Checking the storage uid assigned in wcp desired configuration for the Supervisor and you find a match for the old-storage-policy under EphemeralStoragePolicy and ImageStorage.StoragePolicy:

/usr/lib/vmware-wcp/wcp-db-dump.py | grep -i storage

"ImageStorage": {

"StoragePolicy": "<old-storage-policy-uid>"

"MasterStoragePolicy": "<new-storage-policy-uid>",

"EphemeralStoragePolicy": "<old-storage-policy-uid>",

"storage_svcacct_pwd": "CENSORED",

"last_storage_pwd_rotation_timestamp": xxxxxxxxxxx,

Also you will find in the Spherelet configmap in the kube-system namespace that details of both the old and new Storage Policies are present.

kubectl get cm -n kube-system spherelet -o yaml | grep datastores:

datastores: '{"<new-storage-policy-uid>":["<new-datatsore-url>"],"<old-storage-policy-uid>":["<old-datatsore-url>"]}'

Resolution

Before you start, check the storage uid assigned in wcp

/usr/lib/vmware-wcp/wcp-db-dump.py | grep -i storage

"ImageStorage": {
"StoragePolicy": "<old-storage-policy-uid>"
"MasterStoragePolicy": "<new-storage-policy-uid>",
"EphemeralStoragePolicy": "<old-storage-policy-uid>",
"storage_svcacct_pwd": "CENSORED",
"last_storage_pwd_rotation_timestamp": 1733324403,

On the vCenter appliance shell session, log into dcli in interactive mode

dcli +i

1. List clusters and take note of the cluster moid, <domain-cxx>

com vmware vcenter namespacemanagement clusters list

2. List storage policies and check the <new-storage-policy>, and take note of the uid, <new-storage-policy-uid>

storage policies list

3. get cluster output and check for master_storage_policy, ephemeral_storage_policy and image_storage -> storage_policy

namespacemanagement software clusters get --cluster <domain-cxx>

4. Update ephemeral_storage_policy and image_storage to use the uid for uid for the target MasterStoragePolicy

namespacemanagement clusters update --cluster <domain-cxx> --ephemeral-storage-policy <new-storage-policy-uid>

namespacemanagement clusters update --cluster <domain-cxx> --image-storage-storage-policy <new-storage-policy-uid>

5. Restart WCP service on vCenter (this will reconfigure/reconcile the cluster)

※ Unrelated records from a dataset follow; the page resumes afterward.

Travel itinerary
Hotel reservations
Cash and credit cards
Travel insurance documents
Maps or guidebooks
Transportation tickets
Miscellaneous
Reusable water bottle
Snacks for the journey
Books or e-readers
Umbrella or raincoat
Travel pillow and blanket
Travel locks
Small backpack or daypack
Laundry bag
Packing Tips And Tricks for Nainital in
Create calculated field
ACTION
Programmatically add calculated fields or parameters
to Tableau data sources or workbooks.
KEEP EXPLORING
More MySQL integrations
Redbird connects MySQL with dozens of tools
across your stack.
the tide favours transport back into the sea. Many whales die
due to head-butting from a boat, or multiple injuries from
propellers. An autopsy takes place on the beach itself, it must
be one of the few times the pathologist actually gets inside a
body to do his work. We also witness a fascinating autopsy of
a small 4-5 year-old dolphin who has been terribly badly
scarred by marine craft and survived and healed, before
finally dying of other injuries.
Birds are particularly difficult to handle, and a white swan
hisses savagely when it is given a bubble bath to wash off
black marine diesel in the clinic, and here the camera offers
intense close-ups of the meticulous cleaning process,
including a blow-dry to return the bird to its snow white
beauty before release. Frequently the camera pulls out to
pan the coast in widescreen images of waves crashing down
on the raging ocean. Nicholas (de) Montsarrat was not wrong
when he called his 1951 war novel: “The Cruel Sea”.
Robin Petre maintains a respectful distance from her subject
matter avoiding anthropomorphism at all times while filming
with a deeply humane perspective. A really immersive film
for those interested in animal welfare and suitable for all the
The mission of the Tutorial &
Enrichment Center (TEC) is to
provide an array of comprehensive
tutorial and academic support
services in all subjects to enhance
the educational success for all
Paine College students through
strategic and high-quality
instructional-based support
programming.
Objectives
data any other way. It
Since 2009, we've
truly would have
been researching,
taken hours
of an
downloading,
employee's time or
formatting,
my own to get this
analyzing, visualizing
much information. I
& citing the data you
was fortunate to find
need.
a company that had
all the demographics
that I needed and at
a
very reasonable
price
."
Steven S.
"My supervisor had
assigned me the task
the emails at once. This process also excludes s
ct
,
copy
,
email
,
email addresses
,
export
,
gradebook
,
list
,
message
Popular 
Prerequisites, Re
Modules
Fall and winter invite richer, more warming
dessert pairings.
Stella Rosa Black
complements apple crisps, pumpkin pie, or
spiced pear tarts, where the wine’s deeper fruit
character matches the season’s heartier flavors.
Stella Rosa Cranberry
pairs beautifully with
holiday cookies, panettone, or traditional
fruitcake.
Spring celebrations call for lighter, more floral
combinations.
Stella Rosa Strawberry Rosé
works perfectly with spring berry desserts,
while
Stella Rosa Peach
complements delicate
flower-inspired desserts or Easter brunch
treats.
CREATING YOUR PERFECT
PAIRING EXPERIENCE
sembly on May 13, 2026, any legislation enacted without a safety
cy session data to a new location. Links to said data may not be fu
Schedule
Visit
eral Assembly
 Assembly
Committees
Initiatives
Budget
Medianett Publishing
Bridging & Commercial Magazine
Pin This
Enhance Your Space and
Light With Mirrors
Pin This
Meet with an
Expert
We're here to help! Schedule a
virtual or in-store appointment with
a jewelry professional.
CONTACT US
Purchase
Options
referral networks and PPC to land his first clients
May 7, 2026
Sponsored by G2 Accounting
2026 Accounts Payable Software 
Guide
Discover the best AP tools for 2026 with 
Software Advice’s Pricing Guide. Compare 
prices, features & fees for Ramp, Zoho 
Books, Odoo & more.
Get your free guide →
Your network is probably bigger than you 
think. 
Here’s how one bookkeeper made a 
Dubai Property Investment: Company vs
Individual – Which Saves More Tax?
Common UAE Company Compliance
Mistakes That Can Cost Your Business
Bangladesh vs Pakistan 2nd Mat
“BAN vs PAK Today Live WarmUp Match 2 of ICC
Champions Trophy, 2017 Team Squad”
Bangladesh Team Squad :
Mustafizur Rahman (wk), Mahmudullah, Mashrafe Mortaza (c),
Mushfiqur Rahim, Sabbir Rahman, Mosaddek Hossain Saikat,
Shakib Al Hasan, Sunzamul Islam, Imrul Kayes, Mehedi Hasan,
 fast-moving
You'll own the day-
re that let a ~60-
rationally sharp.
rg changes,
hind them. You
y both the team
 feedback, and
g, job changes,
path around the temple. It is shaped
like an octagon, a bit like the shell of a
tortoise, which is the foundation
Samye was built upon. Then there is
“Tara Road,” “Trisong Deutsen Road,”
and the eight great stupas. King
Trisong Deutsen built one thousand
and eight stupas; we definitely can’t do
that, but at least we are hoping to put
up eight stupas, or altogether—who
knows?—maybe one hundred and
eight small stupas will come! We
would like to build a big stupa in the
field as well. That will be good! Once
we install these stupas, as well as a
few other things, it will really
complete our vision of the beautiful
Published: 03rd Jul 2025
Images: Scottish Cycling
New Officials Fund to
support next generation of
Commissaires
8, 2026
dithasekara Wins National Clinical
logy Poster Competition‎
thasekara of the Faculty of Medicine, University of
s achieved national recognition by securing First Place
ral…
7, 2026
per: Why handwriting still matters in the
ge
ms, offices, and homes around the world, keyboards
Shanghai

service-control --stop wcp && service-control --start wcp

6. After you make the change, check that the new-storage-policy-uid

/usr/lib/vmware-wcp/wcp-db-dump.py | grep -i storage

"ImageStorage": {
"StoragePolicy": "<new-storage-policy-uid>"
"MasterStoragePolicy": "<new-storage-policy-uid>",
"EphemeralStoragePolicy": "<new-storage-policy-uid>",
"storage_svcacct_pwd": "CENSORED",
"last_storage_pwd_rotation_timestamp": 1733324403,

On the Supervisor,

7. Check if storage class, tkgs-storage-policy, is still in use.

kubectl get sc -A

kubectl get cm -n kubesystem spherelet -o yaml

8. Check that the Spherelet configmap in the kube-system namespace only reference the new Storage Policy and datastore

kubectl get cm -n kube-system spherelet -o yaml | grep datastores:

datastores: '{"<new-storage-policy-uid>":["<new-datatsore-url>"]}'

If the old storage class is gone. It should be safe to remove the old Storage policy from vCenter.